La Commission a apporté deux précisions au dispositif adopté par le Sénat :

–  sur proposition conjointe de votre rapporteur et du rapporteur pour avis de la commission de la Défense, elle a précisé le point de départ des délais de conservation des renseignements collectés dans le cadre de la surveillance du hertzien privatif : il s’agit de la date de recueil pour les renseignements non chiffrés et de celle de leur déchiffrement pour les renseignements chiffrés ;

–  à l’initiative du rapporteur pour avis de la commission de la Défense, elle a prévu que la CNCTR pourra se voir communiquer, sans sollicitation préalable du Premier ministre, outre les transcriptions et extractions réalisées, les seuls renseignements collectés « à la date de sa demande » : il lui est apparu à la fois inutile et coûteux de prévoir un accès à l’ensemble des renseignements collectés, dans la mesure où les renseignements dépourvus d’intérêt opérationnel seront détruits après leur recueil et que leur éventuelle conservation entraînerait des coûts importants d’investissement et de fonctionnement.

2. L’accès en temps réel aux données de connexion de l’entourage d’une personne présentant une menace terroriste

a. Le recueil en temps réel des données techniques de connexion

L’accès administratif aux données de connexion d’une personne figure parmi les techniques de renseignement à la disposition des services de renseignement pour mener à bien leurs missions, aux côtés des interceptions de sécurité, de la sonorisation de certains lieux et véhicules ou de la captation d’images et de données informatiques.

L’article L. 851-2 du code de la sécurité intérieure autorise l’administration, pour les seuls besoins de la prévention du terrorisme, à obtenir le recueil en temps réel (et non rétrospectif) des données de connexion relatives à certaines personnes.

Données de connexion susceptibles d’être recueillies sur le fondement
de l’article L. 851-2 du code de la sécurité intérieure

–  les informations ou documents traités ou conservés par les réseaux des opérateurs de communications électroniques ;

–  les données techniques relatives à l’identification des numéros d’abonnement ou de connexion à des services de communications électroniques, au recensement de l’ensemble des numéros d’abonnement ou de connexion d’une personne désigné, à la localisation des équipements terminaux utilisés ainsi qu’aux communications d’un abonné portant sur la liste des numéros appelés et appelants ;

–  la durée des communications ;

–  la date des communications.

Sont visées deux catégories de personnes :

–  d’une part, les personnes, préalablement identifiées, susceptibles d’être en lien avec une menace ;

–  d'autre part, les personnes appartenant à l’entourage de la personne concernée par une autorisation, « lorsqu’il existe des raisons sérieuses de penser [qu’elles] sont susceptibles de fournir des informations au titre de la finalité qui motive l’autorisation ».

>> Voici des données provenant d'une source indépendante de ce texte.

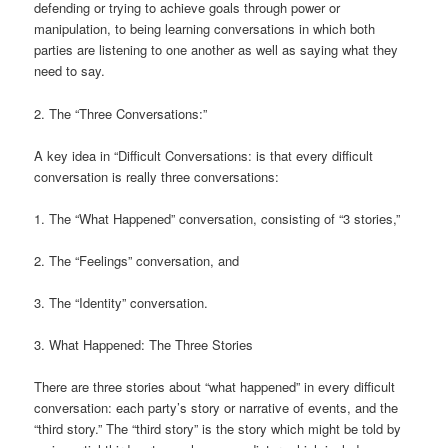
defending or trying to achieve goals through power or
manipulation, to being learning conversations in which both
parties are listening to one another as well as saying what they
need to say.
2. The “Three Conversations:”
A key idea in “Difficult Conversations: is that every difficult
conversation is really three conversations:
1. The “What Happened” conversation, consisting of “3 stories,”
2. The “Feelings” conversation, and
3. The “Identity” conversation.
3. What Happened: The Three Stories
There are three stories about “what happened” in every difficult
conversation: each party’s story or narrative of events, and the
“third story.” The “third story” is the story which might be told by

Instaurée par la loi n° 2013-1168 du 18 décembre 2013 relative à la programmation militaire pour les années 2014 à 2019 et portant diverses dispositions concernant la défense et la sécurité nationale, cette technique était initialement autorisée en vue de rechercher des renseignements intéressant la sécurité nationale, la sauvegarde des éléments essentiels du potentiel scientifique et économique de la France ou la prévention du terrorisme, de la criminalité et de la délinquance organisées et de la reconstitution ou du maintien de groupements dissous.

La loi n° 2015-912 du 24 juillet 2015 relative au renseignement a modifié le champ de cette technique en distinguant :

–  d’une part, le recueil et la transmission en temps réel, sur sollicitation du réseau, des « données techniques relatives à la localisation des équipements terminaux » (géolocalisation d’un téléphone), autorisés pour l’ensemble des finalités des activités de renseignement dans les conditions de droit commun de mise en œuvre des techniques de renseignement ;

–  d’autre part, l’accès en temps réel de toutes les données de connexion de personnes préalablement identifiées comme présentant une menace, pour les seuls besoins de la prévention du terrorisme, selon des conditions dérogatoires du droit commun, notamment une durée d’autorisation limitée à deux mois (contre quatre dans le droit commun).